Before some of the members created the confusion matrix and image cleaner widget life was even more difficult.

The problem you describe is faced by every single data scientist and ML practitioner. It is for this reason that many people use other peoples data sets to train their models,
such as the examples here: https://www.analyticsvidhya.com/blog/2018/03/comprehensive-collection-deep-learning-datasets/

Many of these data sets have been hand curated (checked by humans), using services such as https://www.mturk.com/ where people pay others to check and label their data. Some people and organizations have actually spent years cleaning and checking their datasets.

Cleaning data is even a problem for companies such as google.

A search on the internet for something like ‘data cleansing’ may help.
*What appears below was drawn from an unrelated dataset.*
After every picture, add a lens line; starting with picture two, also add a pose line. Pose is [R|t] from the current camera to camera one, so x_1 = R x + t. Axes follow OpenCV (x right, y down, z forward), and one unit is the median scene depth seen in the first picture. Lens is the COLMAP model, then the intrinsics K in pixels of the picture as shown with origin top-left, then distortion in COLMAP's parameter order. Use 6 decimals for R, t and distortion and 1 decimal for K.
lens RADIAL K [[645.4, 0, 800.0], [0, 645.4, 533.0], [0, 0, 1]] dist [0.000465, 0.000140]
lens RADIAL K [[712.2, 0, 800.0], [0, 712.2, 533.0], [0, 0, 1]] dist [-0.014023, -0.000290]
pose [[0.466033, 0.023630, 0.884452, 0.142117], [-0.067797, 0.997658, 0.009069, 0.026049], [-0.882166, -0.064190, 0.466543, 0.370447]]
Also if you read the posts in the thread below you will see some ideas you may be able to adapt to clean your data.

Handle data that belongs to classes not seen in training or testing

Here is a link to a fastai2 notebook predicting unknown labels I have actually tested this in fastai2.

If you find some good ideas maybe you could write a blog or a widget that could help the rest of us in the community handle large messy datasets.

Cheers mrfabulous1